• Exercise passage:

Avelo seeks to add to its fleet of 737NGs in a highly constrained market for commercial jets 

“This creates opportunities that are not necessarily one-for-one backfills of what was left behind,” Yealy says. “Some of these cities are smaller; there’s just not as many people and you’ve got to build that nonstop connection over time, rather than starting big and perhaps sinking a market with too many seats at once. It’s quite a staggering difference to go from 76 seats per flight to 189.”

In a tightly constrained market for both new and used commercial jets, Avelo will have limited options for adding to its fleet in the near future. Its previous strategy of targeting carriers that are moving on from 737NGs as they take deliveries of new 737 Max jets is “getting trickier” as Boeing’s narrowbody production has slowed, Yealy says. 

“We still have a robust pipeline of used aircraft opportunities but it’s less streamlined than what we had envisioned, say, a year ago,” he says. ”It’s probably more like a couple aircraft here and there from multiple airlines, versus large batches from single airlines.”

• Task 1:
In the Avelo passage, what seat count per flight does Yealy compare with 189?
• Task 2:
Give again the Avelo passage word for word, everything from "Avelo seeks to" down to "slowed, Yealy says.".

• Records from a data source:

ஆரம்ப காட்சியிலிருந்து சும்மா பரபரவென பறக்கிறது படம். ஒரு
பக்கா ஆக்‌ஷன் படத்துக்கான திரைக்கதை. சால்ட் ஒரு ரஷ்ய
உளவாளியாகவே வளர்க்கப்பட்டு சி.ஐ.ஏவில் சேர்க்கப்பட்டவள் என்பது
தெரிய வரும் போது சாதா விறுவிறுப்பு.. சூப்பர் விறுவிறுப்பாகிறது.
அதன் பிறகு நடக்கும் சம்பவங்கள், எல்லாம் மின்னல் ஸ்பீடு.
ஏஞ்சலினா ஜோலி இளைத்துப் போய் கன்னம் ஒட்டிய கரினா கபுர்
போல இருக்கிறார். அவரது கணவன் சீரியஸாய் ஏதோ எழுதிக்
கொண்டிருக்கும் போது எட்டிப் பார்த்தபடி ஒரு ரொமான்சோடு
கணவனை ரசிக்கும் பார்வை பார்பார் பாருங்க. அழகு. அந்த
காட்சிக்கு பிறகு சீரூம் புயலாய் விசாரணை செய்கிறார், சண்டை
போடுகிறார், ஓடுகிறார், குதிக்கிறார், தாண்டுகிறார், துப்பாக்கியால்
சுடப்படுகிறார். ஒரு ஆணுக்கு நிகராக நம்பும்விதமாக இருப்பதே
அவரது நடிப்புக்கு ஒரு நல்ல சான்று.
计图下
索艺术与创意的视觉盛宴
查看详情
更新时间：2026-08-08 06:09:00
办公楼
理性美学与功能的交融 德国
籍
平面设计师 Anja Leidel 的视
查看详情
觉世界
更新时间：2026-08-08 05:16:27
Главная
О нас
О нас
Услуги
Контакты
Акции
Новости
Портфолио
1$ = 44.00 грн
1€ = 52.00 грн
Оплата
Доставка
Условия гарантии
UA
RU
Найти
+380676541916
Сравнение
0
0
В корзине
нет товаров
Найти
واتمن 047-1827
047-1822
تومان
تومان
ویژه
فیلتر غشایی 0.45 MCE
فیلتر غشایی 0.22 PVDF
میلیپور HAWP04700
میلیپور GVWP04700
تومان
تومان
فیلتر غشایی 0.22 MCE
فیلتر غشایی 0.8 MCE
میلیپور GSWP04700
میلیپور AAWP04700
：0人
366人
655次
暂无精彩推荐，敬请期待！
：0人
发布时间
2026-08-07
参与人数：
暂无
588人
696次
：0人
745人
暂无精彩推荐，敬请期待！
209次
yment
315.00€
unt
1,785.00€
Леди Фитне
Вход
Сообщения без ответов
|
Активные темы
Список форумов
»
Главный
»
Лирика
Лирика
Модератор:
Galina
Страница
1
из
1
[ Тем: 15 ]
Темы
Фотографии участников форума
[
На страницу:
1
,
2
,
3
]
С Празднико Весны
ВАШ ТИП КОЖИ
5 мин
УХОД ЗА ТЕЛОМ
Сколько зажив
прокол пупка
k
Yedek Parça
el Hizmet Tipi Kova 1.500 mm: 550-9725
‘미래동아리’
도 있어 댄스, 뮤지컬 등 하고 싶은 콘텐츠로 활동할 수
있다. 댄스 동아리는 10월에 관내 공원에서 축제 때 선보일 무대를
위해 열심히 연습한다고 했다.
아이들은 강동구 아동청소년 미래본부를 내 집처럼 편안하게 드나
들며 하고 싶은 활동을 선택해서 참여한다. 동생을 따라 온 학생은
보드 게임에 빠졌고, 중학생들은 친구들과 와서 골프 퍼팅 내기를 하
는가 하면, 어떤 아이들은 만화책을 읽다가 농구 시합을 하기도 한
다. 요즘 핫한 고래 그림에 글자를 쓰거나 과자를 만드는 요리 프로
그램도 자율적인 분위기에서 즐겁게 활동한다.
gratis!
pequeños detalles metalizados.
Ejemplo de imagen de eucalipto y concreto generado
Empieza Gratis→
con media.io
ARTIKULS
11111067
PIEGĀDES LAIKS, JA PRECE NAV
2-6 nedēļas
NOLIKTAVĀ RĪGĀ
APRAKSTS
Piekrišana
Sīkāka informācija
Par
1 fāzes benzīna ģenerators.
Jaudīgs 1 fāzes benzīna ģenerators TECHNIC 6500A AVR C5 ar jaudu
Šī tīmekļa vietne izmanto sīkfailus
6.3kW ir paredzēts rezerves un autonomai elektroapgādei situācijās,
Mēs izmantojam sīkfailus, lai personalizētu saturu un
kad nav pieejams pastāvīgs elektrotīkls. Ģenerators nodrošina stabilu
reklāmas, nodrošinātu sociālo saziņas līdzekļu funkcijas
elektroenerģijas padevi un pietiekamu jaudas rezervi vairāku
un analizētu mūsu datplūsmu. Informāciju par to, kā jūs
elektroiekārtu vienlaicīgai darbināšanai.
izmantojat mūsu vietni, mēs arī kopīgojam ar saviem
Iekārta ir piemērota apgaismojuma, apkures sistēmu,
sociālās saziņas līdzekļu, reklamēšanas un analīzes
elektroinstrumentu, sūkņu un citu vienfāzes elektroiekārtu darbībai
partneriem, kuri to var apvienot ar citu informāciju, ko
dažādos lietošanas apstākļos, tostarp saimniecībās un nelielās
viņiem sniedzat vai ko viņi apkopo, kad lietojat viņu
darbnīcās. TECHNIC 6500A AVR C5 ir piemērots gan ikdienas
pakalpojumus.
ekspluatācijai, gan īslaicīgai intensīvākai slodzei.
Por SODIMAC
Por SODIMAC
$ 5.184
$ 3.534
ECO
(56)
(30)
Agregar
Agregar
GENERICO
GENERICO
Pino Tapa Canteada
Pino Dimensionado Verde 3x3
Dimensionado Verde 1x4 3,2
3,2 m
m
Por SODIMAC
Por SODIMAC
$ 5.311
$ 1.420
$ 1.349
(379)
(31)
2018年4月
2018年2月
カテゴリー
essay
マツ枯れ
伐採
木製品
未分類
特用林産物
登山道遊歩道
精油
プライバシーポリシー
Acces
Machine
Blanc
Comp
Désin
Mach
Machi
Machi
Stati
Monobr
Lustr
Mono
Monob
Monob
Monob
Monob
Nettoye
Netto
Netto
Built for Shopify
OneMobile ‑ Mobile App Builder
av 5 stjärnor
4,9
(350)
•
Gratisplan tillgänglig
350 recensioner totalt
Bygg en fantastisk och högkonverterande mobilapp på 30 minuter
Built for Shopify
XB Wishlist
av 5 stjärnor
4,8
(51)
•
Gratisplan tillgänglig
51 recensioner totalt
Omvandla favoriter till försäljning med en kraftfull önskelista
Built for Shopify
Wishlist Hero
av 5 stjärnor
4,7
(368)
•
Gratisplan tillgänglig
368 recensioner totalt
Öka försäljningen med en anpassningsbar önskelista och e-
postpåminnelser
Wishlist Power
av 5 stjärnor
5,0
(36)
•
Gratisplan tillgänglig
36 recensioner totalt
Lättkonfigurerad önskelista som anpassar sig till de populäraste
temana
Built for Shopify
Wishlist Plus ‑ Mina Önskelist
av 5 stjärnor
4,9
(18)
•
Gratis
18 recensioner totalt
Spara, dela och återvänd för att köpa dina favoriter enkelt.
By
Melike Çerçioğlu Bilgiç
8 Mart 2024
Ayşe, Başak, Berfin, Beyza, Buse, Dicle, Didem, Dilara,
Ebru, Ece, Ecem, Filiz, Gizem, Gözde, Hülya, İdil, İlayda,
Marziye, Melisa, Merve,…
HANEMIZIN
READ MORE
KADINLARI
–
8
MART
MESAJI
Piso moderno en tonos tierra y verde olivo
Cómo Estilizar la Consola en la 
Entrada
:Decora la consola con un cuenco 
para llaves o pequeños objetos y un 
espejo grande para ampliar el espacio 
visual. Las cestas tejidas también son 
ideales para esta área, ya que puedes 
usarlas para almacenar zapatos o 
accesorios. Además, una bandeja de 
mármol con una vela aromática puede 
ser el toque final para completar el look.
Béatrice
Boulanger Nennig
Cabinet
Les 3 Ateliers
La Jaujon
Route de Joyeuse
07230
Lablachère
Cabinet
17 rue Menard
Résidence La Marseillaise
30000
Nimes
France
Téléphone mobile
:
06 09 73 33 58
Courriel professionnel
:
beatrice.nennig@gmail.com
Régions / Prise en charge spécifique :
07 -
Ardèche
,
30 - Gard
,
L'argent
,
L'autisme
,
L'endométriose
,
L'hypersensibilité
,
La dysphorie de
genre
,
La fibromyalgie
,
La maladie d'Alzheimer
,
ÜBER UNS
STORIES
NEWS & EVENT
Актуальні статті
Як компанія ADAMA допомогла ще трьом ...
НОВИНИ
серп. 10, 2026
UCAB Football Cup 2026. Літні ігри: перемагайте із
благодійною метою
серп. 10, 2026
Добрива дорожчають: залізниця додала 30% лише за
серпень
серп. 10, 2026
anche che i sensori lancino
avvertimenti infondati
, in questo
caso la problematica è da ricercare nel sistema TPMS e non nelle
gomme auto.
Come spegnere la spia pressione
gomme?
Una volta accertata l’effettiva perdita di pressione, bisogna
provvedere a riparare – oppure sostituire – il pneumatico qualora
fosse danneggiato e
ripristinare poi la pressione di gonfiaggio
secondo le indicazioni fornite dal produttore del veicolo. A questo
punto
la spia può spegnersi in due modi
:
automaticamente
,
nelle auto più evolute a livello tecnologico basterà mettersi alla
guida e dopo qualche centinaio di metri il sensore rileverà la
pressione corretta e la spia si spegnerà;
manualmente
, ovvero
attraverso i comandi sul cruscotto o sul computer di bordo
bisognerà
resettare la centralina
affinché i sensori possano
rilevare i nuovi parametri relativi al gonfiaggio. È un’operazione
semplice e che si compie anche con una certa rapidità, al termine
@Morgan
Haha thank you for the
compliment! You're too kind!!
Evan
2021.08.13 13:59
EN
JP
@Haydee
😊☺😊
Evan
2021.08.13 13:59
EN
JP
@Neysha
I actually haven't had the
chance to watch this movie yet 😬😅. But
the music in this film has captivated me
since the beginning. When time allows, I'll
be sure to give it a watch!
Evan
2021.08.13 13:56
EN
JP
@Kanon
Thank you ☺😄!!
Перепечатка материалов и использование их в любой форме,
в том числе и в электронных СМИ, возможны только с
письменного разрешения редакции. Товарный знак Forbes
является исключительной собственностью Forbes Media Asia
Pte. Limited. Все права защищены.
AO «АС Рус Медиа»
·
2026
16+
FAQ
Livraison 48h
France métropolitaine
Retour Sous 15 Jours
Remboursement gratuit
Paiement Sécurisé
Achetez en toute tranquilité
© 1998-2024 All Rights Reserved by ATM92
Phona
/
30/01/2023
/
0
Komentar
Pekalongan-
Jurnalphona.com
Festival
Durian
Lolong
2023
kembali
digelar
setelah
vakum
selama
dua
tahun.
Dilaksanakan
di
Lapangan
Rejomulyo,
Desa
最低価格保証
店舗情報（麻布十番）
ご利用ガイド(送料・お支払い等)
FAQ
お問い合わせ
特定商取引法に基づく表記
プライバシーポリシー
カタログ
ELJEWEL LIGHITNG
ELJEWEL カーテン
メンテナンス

• Task output 1:
76 seats per flight.

• Task output 2:
Avelo seeks to add to its fleet of 737NGs in a highly constrained market for commercial jets 

“This creates opportunities that are not necessarily one-for-one backfills of what was left behind,” Yealy says. “Some of these cities are smaller; there’s just not as many people and you’ve got to build that nonstop connection over time, rather than starting big and perhaps sinking a market with too many seats at once. It’s quite a staggering difference to go from 76 seats per flight to 189.”

In a tightly constrained market for both new and used commercial jets, Avelo will have limited options for adding to its fleet in the near future. Its previous strategy of targeting carriers that are moving on from 737NGs as they take deliveries of new 737 Max jets is “getting trickier” as Boeing’s narrowbody production has slowed, Yealy says.